Initially, when Miliband had pledged to speak at the Durham Miners' 'Big Meeting', it was hailed as evidence of Miliband's determination to rebuild links with Labour's traditional working class supporters. However, Miliband's haughty indifference for workers has been further highlighted by his message to unions to call off the 30 June public sector strike.
At a local UCU pre-strike rally Kevin McHugh, national executive member of the PCS civil service union, derided Miliband for pulling out of the Gala. Members of the UCU lecturers' union are also unhappy about Miliband's attack on their strike action. This led to local Labour MPs, Ian Mearns and Dave Anderson, trying to distance themselves from their own national leadership.
This year's Durham Miners' Gala comes at a time when there is desperate need for a strong workers' party to lead the attack against this rotten Con-Dem government. According to the Financial Times (FT) the north-east is "the English region most vulnerable to cuts in public sector jobs and spending".
The Con-Dem government are spinning the yarn that the private sector will take up the slack of public sector job losses.
However, the FT report goes on to say that the region's private sector will also be badly hit. Research indicates that an estimated 30,000 public sector job losses in the north-east will trigger the loss of a further 20,000 private sector jobs.
We are already seeing workers' lives in the private sector being turned upside down as they are thrown into unemployment. In Birtley 126 workers, almost two fifths of the workforce, have been 'shafted' by AEI Cables. The company entered a Company Voluntary Arrangement, which has left the sacked workers with no redundancy payments.

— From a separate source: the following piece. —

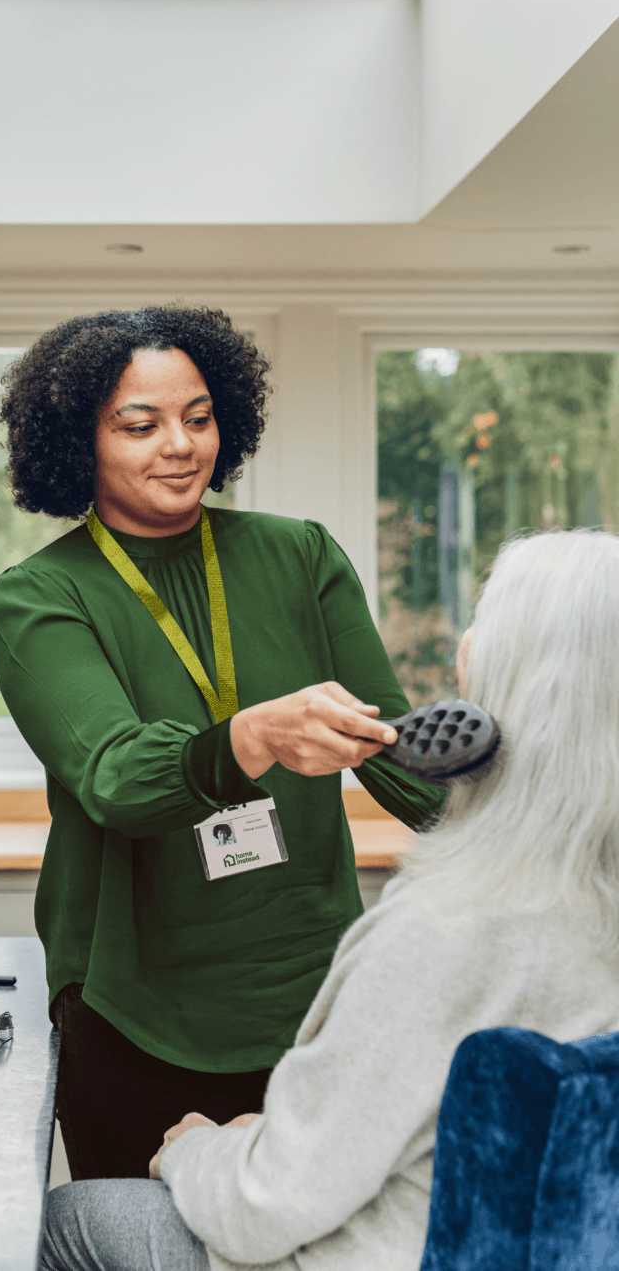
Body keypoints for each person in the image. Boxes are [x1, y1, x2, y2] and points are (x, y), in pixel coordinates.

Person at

As the sustained attack on both public and private sector workers heats up an increasing number of workers are looking for an alternative.
At this year's Durham Miners' Gala, alongside listening to the brass bands, and participating in the carnival atmosphere of the event, tens of thousands will also come to hear Bob Crow putting forward a fighting alternative to this rotten government's austerity programme.